Hayden F G, Gubareva L V, Monto A S, Klein T C, Elliot M J, Hammond J M, Sharp S J, Ossi M J
University of Virginia, Charlottesville, USA.
N Engl J Med. 2000 Nov 2;343(18):1282-9. doi: 10.1056/NEJM200011023431801.
As prophylaxis against influenza in families, amantadine and rimantadine have had inconsistent effectiveness, partly because of the transmission of drug-resistant variants from treated index patients. We performed a double-blind, placebo-controlled study of inhaled zanamivir for the treatment and prevention of influenza in families.
We enrolled families (with two to five members and at least one child who was five years of age or older) before the 1998-1999 influenza season. If an influenza-like illness developed in one member, the family was randomly assigned to receive either inhaled zanamivir or placebo. The family member with the index illness was treated with either 10 mg of inhaled zanamivir (163 subjects) or placebo (158) twice a day for 5 days, and the other family members received either 10 mg of zanamivir (414 subjects) or placebo (423) once a day as prophylaxis for 10 days. The primary end point was the proportion of families in which at least one household contact had symptomatic, laboratory-confirmed influenza.
The proportion of families with at least one initially healthy household contact in whom influenza developed was smaller in the zanamivir group than in the placebo group (4 percent vs. 19 percent, P<0.001); the difference represented a 79 percent reduction in the proportion of families with at least one affected contact.
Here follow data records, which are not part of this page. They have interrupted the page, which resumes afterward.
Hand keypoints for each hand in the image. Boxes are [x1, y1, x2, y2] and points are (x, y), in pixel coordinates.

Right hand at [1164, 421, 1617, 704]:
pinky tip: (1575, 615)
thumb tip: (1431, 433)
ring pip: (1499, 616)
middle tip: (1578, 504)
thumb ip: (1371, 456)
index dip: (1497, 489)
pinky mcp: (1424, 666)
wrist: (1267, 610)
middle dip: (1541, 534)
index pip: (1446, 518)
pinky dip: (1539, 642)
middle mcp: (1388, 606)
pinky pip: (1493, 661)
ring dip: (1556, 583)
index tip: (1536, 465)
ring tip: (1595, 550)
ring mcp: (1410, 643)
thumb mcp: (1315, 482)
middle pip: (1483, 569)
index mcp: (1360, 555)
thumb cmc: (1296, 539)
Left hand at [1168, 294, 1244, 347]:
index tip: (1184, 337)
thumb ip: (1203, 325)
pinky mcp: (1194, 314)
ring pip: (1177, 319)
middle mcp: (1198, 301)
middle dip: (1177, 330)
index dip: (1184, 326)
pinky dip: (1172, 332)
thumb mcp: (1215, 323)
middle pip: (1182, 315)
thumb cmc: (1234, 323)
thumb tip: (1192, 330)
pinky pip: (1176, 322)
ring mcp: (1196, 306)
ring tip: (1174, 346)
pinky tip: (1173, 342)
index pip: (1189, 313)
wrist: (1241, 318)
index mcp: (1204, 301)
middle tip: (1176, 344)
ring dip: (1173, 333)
Zanamivir provided protection against both influenza A and influenza B. A neuraminidase-inhibition assay and sequencing of the neuraminidase and hemagglutinin genes revealed no zanamivir-resistant variants. Among the subjects with index cases of laboratory-confirmed influenza, the median duration of symptoms was 2.5 days shorter in the zanamivir group than in the placebo group (5.0 vs. 7.5 days, P=0.01). Zanamivir was well tolerated.
When combined with the treatment of index cases, prophylactic treatment of family members with once-daily inhaled zanamivir is well tolerated and prevents the development of influenza. In this study there was no evidence of the emergence of resistant influenza variants.
作为家庭中流感的预防措施,金刚烷胺和金刚乙胺的效果并不一致,部分原因是耐药变异株从接受治疗的索引患者传播。我们进行了一项关于吸入扎那米韦治疗和预防家庭流感的双盲、安慰剂对照研究。
在1998 - 1999年流感季节前招募家庭(成员两至五名,至少有一名五岁或以上儿童)。如果一名家庭成员出现流感样疾病,该家庭被随机分配接受吸入扎那米韦或安慰剂。患有索引疾病的家庭成员接受10毫克吸入扎那米韦(163名受试者)或安慰剂(158名),每日两次,共5天,其他家庭成员接受10毫克扎那米韦(414名受试者)或安慰剂(423名),每日一次作为预防,共10天。主要终点是至少有一名家庭接触者出现有症状、实验室确诊流感的家庭比例。
扎那米韦组中至少有一名最初健康的家庭接触者患流感的家庭比例低于安慰剂组(4%对19%,P<0.001);这一差异表明至少有一名受影响接触者的家庭比例降低了79%。扎那米韦对甲型和乙型流感均有预防作用。神经氨酸酶抑制试验以及神经氨酸酶和血凝素基因测序未发现扎那米韦耐药变异株。在实验室确诊流感索引病例的受试者中,扎那米韦组症状的中位持续时间比安慰剂组短2.5天(5.0天对7.5天,P = 0.01)。扎那米韦耐受性良好。
当与索引病例的治疗相结合时,家庭成员每日一次吸入扎那米韦进行预防性治疗耐受性良好,并可预防流感的发生。在本研究中,没有证据表明出现耐药流感变异株。